#### [Gekozen tekst]
Stof bronnenlijst
1. Basis sociaal Werk
Kennisclips
Bron 1 t/m 4
Sociaal functioneren en sociale kwaliteit:
Sociaal functioneren: het deelnemen van mensen aan het maatschappelijk leven en de ruimte en de
mogelijkheden die het maatschappelijk leven biedt om deel te nemen. In hoeverre je kan meedoen
in de maatschappij. Bv: met een coronapas, daardoor word je belemmerd in het meedoen met de
maatschappij. Sociaal functioneren meten: kijken wat je wel of niet kan qua financieel/
vaardigheden. Het gaat om kunnen en willen.
Sociale kwaliteit: geeft aan in hoeverre er sprake is van sociale samenhang, inclusiviteit, participatie
en welzijn en welbevinden. Sociale kwaliteit gaat in hoeverre de samenleving toegankelijk is. Vb
inclusief: word je geaccepteerd in diversiteit? Verschil tussen inclusief en participatie is dat
participatie vaak gaat over werk, school en dagbesteding. Nut voor het grotere geheel. Sociale
samenhang gaat over verbondenheid tussen mensen. Als je gezond bent doe je gemakkelijker mee in
de samenleving.
Sociaal functioneren en sociale kwaliteit zijn overlappende begrippen. Het gaat allebei om het
deelnemen van mensen aan het maatschappelijk leven en de ruimte die de maatschappij jou biedt
om deel te nemen aan de maatschappij. Bijvoorbeeld doven mensen…in hoeverre kunnen doven
mensen meedoen in de maatschappij, hoeveel doven mensen hebben een baan, hoeveel vrienden
hebben doven mensen, hoe komt de maatschappij doven mensen in de maatschappij tegemoet, etc.

#### [Aangeleverde gegevens]

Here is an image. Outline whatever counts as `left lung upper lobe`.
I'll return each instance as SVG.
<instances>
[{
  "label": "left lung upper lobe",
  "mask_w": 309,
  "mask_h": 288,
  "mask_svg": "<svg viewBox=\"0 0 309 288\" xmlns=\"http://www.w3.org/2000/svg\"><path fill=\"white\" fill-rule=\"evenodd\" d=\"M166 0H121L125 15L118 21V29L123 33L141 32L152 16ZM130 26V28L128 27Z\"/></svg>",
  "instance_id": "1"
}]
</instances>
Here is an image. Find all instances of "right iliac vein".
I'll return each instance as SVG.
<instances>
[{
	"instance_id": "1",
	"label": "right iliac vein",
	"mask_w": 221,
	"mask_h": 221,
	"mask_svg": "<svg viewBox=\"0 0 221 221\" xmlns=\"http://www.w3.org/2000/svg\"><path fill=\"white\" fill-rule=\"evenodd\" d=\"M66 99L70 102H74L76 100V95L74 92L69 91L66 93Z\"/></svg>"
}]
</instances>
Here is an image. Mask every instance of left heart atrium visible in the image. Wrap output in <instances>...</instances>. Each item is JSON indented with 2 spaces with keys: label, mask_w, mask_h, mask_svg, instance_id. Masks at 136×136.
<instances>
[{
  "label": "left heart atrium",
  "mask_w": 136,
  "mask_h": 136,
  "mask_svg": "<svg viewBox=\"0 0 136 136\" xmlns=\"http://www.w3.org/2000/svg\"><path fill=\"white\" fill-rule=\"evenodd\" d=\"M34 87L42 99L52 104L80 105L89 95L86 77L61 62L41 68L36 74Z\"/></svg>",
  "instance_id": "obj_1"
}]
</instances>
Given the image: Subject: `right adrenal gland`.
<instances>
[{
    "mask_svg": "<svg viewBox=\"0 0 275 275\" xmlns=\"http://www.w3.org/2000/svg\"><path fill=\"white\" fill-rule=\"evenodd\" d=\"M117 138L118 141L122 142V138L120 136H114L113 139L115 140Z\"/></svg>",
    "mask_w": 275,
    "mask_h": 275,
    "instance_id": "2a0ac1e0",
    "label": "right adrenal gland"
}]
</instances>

#### [Opdrachten]
[1] Waar gaat participatie volgens de tekst over sociaal functioneren en sociale kwaliteit vaak over?
[2] Schrijf de tekst over sociaal functioneren en sociale kwaliteit verder vanaf de laatste zin.

#### [Uitwerkingen]
[1] Participatie gaat vaak over werk, school en dagbesteding.

[2]
…Het gaat om mensen die hun weg aan het zoeken zijn in de maatschappij en daar moeite mee
hebben. De visie mensen binnen hun mogelijkheden zo laten functioneren in gedrag en
verhouding tot anderen dat leven beheersbaar blijft. Het goede is in de ene situatie niet altijd ook de
goede in de andere situatie.
Inclusiviteit: in hoeverre is de maatschappij clusief.
In hoeverre kan je erbij horen? Ook al heb je een beperking, ben je wat ouder of heb je een
kleurtje, etc.
In hoeverre is de sociale verbondenheid
o Sociale verbondenheid: in hoeverre voelen we ons verbonden met mensen die niet
op ons lijken
In hoeverre ben ik autonoom (zelf bepalen)
o Autonomie: in hoeverre mag ik dingen zelf bepalen, hoe zelfstandig ben ik, in
hoeverre mag ik zelf richting geven aan mij handelen (kortom: hoe autonoom ben ik?
In hoeverre is mijn fysieke en mentale vermogen
o Fysieke en mentale vermogen: wat kan ik lichamelijk aan, waar ligt mijn grens, wat
begrijp ik?
1
,Hoe ga je met cliënten om:
Normatieve professional: kritisch kijken wat jij met je handelen te weeg brengt
Discretionaire ruimte: de ruimte die jij als professional kan pakken, die ruimte is niet gevat in
regels maar de vrijheid die jezelf hebt om te oordelen en eigen beslissingen te nemen
Interventies: methoden en technieken die je gebruikt om het gedrag van de cliënt te
veranderen en om de omstandigheden te beïnvloeden.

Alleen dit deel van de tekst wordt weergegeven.